Gut microbiota in heart failure and related interventions

Abstract

Heart failure (HF) is a sophisticated syndrome with structural or functional impairment of ventricular filling or ejection of blood, either causing symptoms and signs or being asymptomatic. HF is a major global health issue affecting about 64.3 million people worldwide. The gut microbiota refers to the complex ecosystem of microorganisms, mainly bacteria, in the gut. Studies have revealed that the gut microbiota is associated with many diseases ranging from neurodegenerative diseases to inflammatory bowel disease and cardiovascular diseases. The gut hypothesis of HF suggests that low cardiac output and systemic circulation congestion would cause insufficient intestinal perfusion, leading to ischemia and intestinal barrier dysfunction. The resulting bacterial translocation would contribute to inflammation. Recent studies have refined the hypothesis that changes of metabolites in the gut microbiota have a close relationship with HF. Thus, the gut microbiota has emerged as a potential therapeutic target for HF due to both its critical role in regulating host physiology and metabolism and its pivotal role in the development of HF. This review article aims to provide an overview of the current understanding of the gut microbiota's involvement in HF, including the introduction of the gut hypothesis of HF, its association with HF progression, the potential mechanisms involved mediated by the gut microbiota metabolites, and the impact of various interventions on the gut microbiota, including dietary interventions, probiotic therapy, fecal microbiota transplantation, antibiotics, and so on. While the gut hypothesis of HF is refined with up-to-date knowledge and the gut microbiota presents a promising target for HF therapy, further research is still needed to further understand the underlying mechanisms between gut microbiota and HF, the efficacy of these interventions, and contribute to the health of HF patients.

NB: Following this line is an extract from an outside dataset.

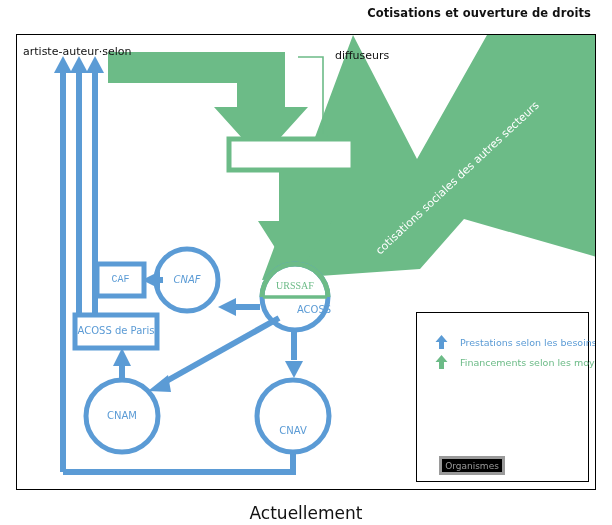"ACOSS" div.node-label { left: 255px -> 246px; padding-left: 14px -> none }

Keywords: gut microbiota; heart failure; short‐chain fatty acids; trimethylamine N‐oxide.

Figure 1

The gut hypothesis of heart failure. The gut hypothesis of HF proposes that low cardiac output and systemic circulation congestion lead to reduced intestinal perfusion, resulting in ischemia and consequently intestinal barrier disruption. A damaged barrier with increased permeability allows bacterial translocation and endotoxins to release into the bloodstream, contributing to inflammation and worsening HF.

Figure 2

Metabolite changes contribute to HF. TMAO contributes to HF by promoting cardiac fibrosis and hypertrophy, boosting inflammation and endothelial dysfunction, inducing oxidation, and disturbing thermogenesis. A decrease in SCFA levels has been linked to HF, as SCFAs play an important role in preventing cardiac hypertrophy and fibrosis, reducing inflammation, and satisfying energy metabolism. Therefore, maintaining sufficient levels of SCFAs in the body may be beneficial in the prevention and treatment of HF. TMAVA promotes cardiac hypertrophy and reduces fatty acid oxidation. PAGln increases the susceptibility of ventricular arrhythmias in HF. HF, heart failure; PAGln, phenylacetylgutamine; SCFAs, short‐chain fatty acids; TMAO, trimethylamine N‐oxide; TMAVA, N,N,N‐trimethyl‐5‐aminovaleric acid.

Figure 3

Metabolism of short‐chain fatty acids (SCFAs). SCFAs are mainly produced from dietary fiber by the gut microbiota and used as an energy source by the mitochondria. Unmetabolized SCFAs enter portal circulation, and a small amount of SCFAs reach systemic circulation.

Figure 4

Intervention on the gut microbiota in HF. Interventions targeting the gut microbiota in HF include dietary interventions, such as the Dietary Approaches to Stop Hypertension (DASH) and Mediterranean diets, probiotic therapy, fecal microbiota transplantation, antibiotics, and other potential approaches.